Box coordinate transitions:
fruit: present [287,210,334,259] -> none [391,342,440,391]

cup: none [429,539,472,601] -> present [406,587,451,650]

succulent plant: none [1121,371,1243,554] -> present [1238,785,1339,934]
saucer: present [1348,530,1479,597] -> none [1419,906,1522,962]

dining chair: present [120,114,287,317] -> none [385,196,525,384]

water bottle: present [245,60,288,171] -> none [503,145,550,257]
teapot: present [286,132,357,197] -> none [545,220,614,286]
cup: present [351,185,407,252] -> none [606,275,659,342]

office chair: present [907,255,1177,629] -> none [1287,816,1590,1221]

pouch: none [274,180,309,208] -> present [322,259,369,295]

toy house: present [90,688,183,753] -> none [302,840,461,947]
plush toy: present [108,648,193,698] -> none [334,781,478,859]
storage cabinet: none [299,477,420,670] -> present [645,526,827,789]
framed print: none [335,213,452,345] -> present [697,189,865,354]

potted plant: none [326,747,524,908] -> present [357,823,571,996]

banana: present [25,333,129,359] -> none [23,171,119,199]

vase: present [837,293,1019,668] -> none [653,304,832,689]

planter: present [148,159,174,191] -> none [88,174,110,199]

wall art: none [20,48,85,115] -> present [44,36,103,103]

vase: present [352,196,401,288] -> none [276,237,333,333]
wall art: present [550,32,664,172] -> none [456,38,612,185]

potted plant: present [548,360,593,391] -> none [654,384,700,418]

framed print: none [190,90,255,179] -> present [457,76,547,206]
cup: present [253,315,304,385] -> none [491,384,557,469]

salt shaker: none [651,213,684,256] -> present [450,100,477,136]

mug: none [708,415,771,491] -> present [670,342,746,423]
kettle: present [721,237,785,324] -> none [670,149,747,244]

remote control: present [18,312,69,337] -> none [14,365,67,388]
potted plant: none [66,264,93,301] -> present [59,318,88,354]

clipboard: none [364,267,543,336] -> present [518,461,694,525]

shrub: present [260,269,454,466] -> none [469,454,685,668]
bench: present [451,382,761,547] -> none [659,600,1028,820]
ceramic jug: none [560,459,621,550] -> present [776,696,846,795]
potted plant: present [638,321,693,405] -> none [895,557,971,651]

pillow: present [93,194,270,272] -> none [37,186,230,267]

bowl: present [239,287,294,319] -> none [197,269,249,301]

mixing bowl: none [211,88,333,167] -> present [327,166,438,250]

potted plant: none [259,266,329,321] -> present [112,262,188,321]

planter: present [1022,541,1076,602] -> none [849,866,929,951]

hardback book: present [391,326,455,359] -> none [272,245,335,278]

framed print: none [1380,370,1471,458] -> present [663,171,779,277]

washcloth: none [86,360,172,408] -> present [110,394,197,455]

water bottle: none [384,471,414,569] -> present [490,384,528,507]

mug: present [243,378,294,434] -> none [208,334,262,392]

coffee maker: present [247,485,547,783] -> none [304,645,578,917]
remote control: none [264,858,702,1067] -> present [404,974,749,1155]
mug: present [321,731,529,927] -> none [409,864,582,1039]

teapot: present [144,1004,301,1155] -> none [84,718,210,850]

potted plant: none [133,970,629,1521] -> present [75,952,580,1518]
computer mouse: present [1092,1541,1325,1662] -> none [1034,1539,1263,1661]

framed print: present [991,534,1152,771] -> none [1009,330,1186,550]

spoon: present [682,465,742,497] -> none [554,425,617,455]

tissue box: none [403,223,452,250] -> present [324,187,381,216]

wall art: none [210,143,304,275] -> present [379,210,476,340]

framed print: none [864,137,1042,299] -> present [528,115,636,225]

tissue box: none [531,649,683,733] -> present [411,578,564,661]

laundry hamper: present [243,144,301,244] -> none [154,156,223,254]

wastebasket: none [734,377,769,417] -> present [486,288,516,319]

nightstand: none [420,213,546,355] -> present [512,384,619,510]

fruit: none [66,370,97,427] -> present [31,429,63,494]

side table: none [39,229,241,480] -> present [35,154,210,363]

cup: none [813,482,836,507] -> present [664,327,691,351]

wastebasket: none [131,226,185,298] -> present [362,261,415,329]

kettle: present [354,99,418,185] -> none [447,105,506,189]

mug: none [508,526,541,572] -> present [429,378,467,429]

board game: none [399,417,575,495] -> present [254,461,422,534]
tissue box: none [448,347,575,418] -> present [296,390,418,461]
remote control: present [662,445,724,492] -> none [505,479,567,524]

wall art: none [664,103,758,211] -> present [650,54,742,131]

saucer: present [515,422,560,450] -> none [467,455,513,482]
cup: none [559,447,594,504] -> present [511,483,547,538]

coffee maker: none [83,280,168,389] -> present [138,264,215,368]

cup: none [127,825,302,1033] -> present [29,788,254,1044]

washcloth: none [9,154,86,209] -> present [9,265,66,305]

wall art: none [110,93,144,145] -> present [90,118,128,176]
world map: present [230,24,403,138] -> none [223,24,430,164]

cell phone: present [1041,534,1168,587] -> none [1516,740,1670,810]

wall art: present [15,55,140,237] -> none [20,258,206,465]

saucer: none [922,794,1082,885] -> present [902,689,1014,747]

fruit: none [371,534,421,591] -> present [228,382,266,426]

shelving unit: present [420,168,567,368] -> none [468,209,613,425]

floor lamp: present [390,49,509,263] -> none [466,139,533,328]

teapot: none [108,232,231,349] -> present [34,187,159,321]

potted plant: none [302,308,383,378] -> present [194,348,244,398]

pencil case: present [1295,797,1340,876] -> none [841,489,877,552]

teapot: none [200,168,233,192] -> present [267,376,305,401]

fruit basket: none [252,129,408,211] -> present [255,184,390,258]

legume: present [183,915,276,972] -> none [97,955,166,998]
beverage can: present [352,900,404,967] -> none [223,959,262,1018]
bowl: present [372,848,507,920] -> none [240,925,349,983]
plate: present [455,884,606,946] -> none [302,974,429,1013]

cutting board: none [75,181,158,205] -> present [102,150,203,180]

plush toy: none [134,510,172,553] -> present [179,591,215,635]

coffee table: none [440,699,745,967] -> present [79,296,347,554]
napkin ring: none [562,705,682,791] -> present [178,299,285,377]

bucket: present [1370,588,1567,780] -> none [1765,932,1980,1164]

### Your objective
Your answer should consist of the lines from the line with "kettle: present [721,237,785,324]" to the line with "clipboard: none [364,267,543,336]" above, repeated exactly, both ends included.

### Exercise result
kettle: present [721,237,785,324] -> none [670,149,747,244]

remote control: present [18,312,69,337] -> none [14,365,67,388]
potted plant: none [66,264,93,301] -> present [59,318,88,354]

clipboard: none [364,267,543,336] -> present [518,461,694,525]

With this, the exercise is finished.